Clothing, household goods and electronic gadgets. Shoppers have made their opinions known on all thosesold2-2types of products using the video game-like surveys that Petro's South Side-based market research company, First Insight, has been developing for three years.

The latest is "Sold," a store simulation game that lets consumers create and manage their own virtual shops: choosing merchandise and setting prices to generate maximum sales and profits.

First Insight ran standard consumer surveys early on. Then "we had the notion that games could be used in a very engaging way to collect a tremendous amount of information, and people enjoyed it," Petro said.

Ten retailers so far are paying subscriptions to Petro's company to run games for them and analyze consumer responses that provide quick clues to tastes and trends.

Games can take on a different look for each retailer. Consumers encounter them through an e-mailed invitation, a store's website or a Facebook page, for example, and if they opt to play, they spend several minutes looking at and reacting to products and possible new ones.

Petro recalled that when he began his retail career at Kaufmann's in the mid-1980s, "you could walk down on the selling floor and have a conversation with customers about products and what they were thinking,"

The Pittsburgh-based department store chain had 14 locations then. Kaufmann's later was absorbed into Macy's Inc., with more than 800 stores, an example of a large, modern retailer that has a tougher time chatting with customers about what's on the shelves.

Shoppers may consider surveys and focus groups to be a chore.

"We decided to leverage the idea that people are online. They don't mind interacting at their own pace" if what they're doing is fun, said Petro, a former Saks Fifth Avenue executive.
Response rates typically are two to five times higher than a retailer gets with a typical e-mailed promotion, he said.

Retailers sometimes provide a coupon or other reward for playing the game. But shoppers mainly jump in for fun and because they see a chance to influence clothing styles and other brand details, he said.

First Insight's initial game, introduced about six months after the company was founded in 2007, was called "What Would they Pay?" Think of TV's "The Price is Right" on a computer screen, with players tagging diamond bracelets and shoes with what they think are correct prices.

"E-mail was the answer back then" in terms of getting the game out to potential players, he said. "Now social media has taken a big form with Facebook, and there's mobile (through Internet-connected smartphones), so you can reach people however you want to reach them."
The privately held company does not disclose customer names, sales or staff counts in its South Side and other offices.

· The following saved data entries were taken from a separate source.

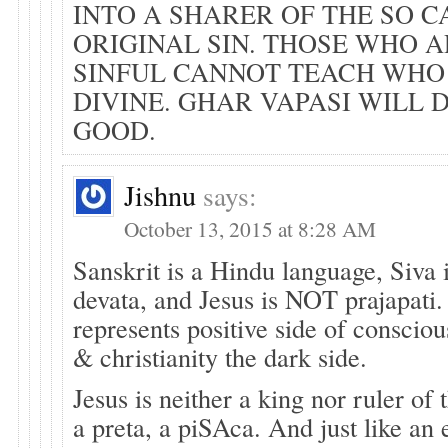
INTO A SHARER OF THE SO 
ORIGINAL SIN. THOSE WHO 
SINFUL CANNOT TEACH WHO
DIVINE. GHAR VAPASI WILL 
GOOD.
Jishnu
says:
October 13, 2015 at 8:28 AM
Sanskrit is a Hindu language, Siva 
devata, and Jesus is NOT prajapati
represents positive side of conscio
& christianity the dark side.
Jesus is neither a king nor ruler of 
a preta, a piSAca. And just like an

One customer is a $5-billion-a-year national retailer with multiple merchandise lines that views game data as a competitive advantage, helping avoid buying mistakes that lead to deep markdowns or shortages, Petro said.

First Insight clients increase their store sales by 10 percent to 15 percent as a result, he said.

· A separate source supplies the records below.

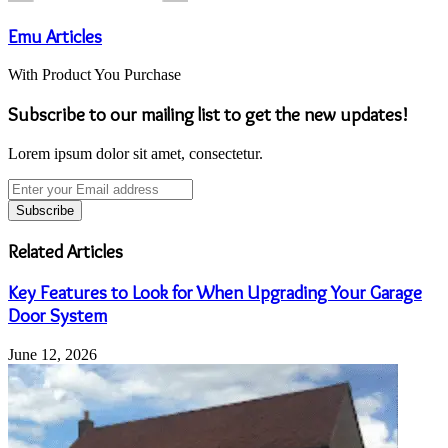
Emu Articles
With Product You Purchase
Subscribe to our mailing list to get the new updates!
Lorem ipsum dolor sit amet, consectetur.
Enter
your
Email
address
Related Articles
Key Features to Look for When Upgrading Your Garage
Door System
June 12, 2026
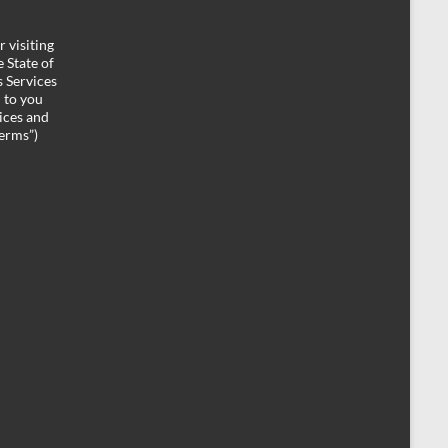
 visiting
 State of
 Services
d to you
ices and
Terms”)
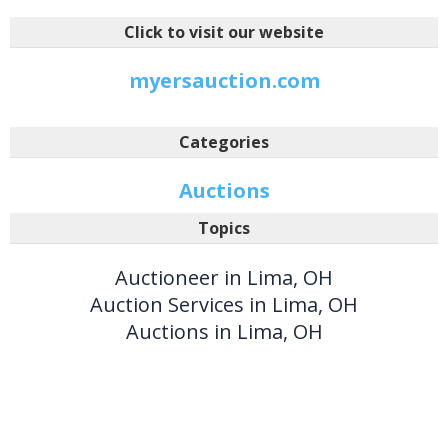
Click to visit our website
myersauction.com
Categories
Auctions
Topics
Auctioneer in Lima, OH
Auction Services in Lima, OH
Auctions in Lima, OH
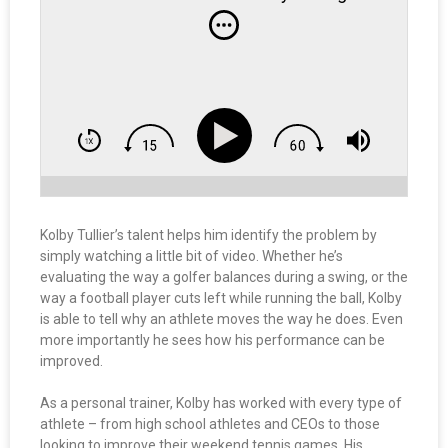
Kolby Tullier’s talent helps him identify the problem by
simply watching a little bit of video. Whether he’s
evaluating the way a golfer balances during a swing, or the
way a football player cuts left while running the ball, Kolby
is able to tell why an athlete moves the way he does. Even
more importantly he sees how his performance can be
improved.
As a personal trainer, Kolby has worked with every type of
athlete – from high school athletes and CEOs to those
looking to improve their weekend tennis games. His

Formal wear retailer David's Bridal has said it works with First Insight. And Ed Schmults, CEO of Wild Things LLC of Newport, R.I., said he has learned how quickly First Insight can get feedback as he prepares to introduce a consumer line for his outdoor gear business.

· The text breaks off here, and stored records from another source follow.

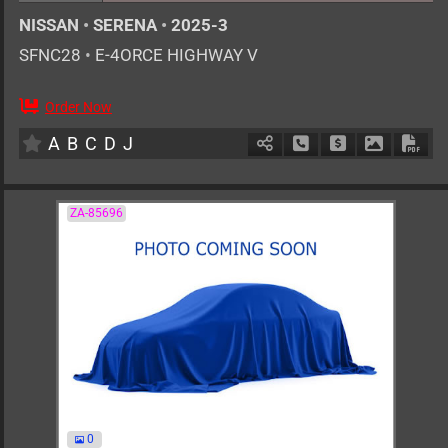
NISSAN
•
SERENA
•
2025-3
SFNC28
•
E-4ORCE HIGHWAY V
Order Now
7
AT
H
1400cc
km
A
B
C
D
J
Schedule Call Back
Ask Price
Download 
Down
ZA-85696
0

Wild Things, which sells mostly military gear, reworked its logo recently.

"We used (a game) to get perspective on color and logo type," the former FAO Schwarz chief executive said. In two days he had more than 800 responses that could be sorted by age, sex and geographic region, he said.

"It was tremendously useful and pretty astonishing," Schmults said.

Also vital: First Insight's ability to identify game players who may be predicting trends.

Players who choose past best-selling items as their virtual purchases, for instance, become a focus as they consider next season's styles.

First Insight's concept gauges opinions of people who are comfortable with shopping online, Los Angeles-based retail expert Roger Selbert said, and while that's not everyone, it's a growing segment.

Well over half of the U.S. population has shopped online, he said, "and that is becoming a more and more important part of retail."